Gözyaşlarım kendilerini belli etmeye başlamıştı.
Sanırım birisi gerçekleri yüzünüze vurunca acısı ikiye katlanıyordu. Kendinizi bir raddeye kadar kandırabilirdiniz. Sonra biri gelip o gerçekleri o kadar sert yüzünüze vuruyordu ki...
Hadi gidelim.
Onları salonda bıraktım ve çantamla beraber odama çıktım.
Canım ders çalışmak istemiyordu. Sadece çizim yapacaktım.
=======================
Saatler sonra...Telefonuma gelen bildirimle uykumdan uyandım. Hava kararmış, saat 10'u geçiyordu.
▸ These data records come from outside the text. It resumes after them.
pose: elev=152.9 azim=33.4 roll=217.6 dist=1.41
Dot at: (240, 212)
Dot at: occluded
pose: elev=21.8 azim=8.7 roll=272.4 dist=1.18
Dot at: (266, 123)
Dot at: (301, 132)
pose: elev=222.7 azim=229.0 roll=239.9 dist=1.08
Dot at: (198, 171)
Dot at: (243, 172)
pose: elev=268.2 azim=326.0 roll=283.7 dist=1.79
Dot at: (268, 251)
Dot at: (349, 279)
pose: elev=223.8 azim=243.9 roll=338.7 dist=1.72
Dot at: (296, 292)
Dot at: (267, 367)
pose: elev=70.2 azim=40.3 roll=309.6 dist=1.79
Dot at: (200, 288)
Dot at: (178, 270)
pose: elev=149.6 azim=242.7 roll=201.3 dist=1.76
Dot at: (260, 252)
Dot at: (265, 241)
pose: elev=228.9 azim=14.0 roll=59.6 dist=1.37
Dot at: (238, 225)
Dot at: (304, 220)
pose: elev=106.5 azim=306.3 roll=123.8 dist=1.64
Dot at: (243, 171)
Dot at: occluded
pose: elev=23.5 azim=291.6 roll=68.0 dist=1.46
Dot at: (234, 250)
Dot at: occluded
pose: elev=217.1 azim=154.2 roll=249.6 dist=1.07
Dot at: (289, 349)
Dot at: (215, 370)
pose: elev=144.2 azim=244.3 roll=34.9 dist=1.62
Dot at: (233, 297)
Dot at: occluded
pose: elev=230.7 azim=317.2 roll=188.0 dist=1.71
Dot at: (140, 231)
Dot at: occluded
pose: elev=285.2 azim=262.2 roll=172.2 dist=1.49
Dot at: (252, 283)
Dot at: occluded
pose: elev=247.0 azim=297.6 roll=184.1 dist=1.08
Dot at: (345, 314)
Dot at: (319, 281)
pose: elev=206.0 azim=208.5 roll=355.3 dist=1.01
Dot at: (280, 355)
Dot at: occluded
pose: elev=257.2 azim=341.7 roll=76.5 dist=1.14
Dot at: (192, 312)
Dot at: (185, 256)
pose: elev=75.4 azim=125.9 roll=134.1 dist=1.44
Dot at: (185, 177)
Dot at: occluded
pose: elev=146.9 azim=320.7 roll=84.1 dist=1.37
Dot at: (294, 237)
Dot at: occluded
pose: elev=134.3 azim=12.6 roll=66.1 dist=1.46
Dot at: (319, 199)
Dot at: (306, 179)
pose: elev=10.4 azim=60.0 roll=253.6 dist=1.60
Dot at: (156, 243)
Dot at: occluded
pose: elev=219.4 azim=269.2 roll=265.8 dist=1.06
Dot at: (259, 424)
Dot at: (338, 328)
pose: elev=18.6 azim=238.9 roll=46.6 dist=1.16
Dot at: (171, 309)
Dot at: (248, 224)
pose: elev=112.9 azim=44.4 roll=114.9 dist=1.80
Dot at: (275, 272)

Yatağımın üzerinde çizim yaparken uyuyakalmıştım.
Yaklaşık 5 saattir uyuyordum. Ellerim kıpkırmızıydı çünkü portrede kırmızı kullanmıştım. Ve sanırım biraz abartmıştım.
Hem ellerimi yıkamak için hem de şu içmek için odamdan çıktım. Ev sessizdi. Anneannem yatmıştı. Babamın ve annemin odalarının ışıkları yanıyordu. Önce mutfağa geçtim.
Atıştırmalık bir şeyler hazırladım ve su içtim.
Ellerimi yıkamaktan vazgeçtim. Bana bazı şeyleri hatırlatmaları gerekiyordu. Hem ilham da verirledi.
Odama çıktım ve çizime devam ettim.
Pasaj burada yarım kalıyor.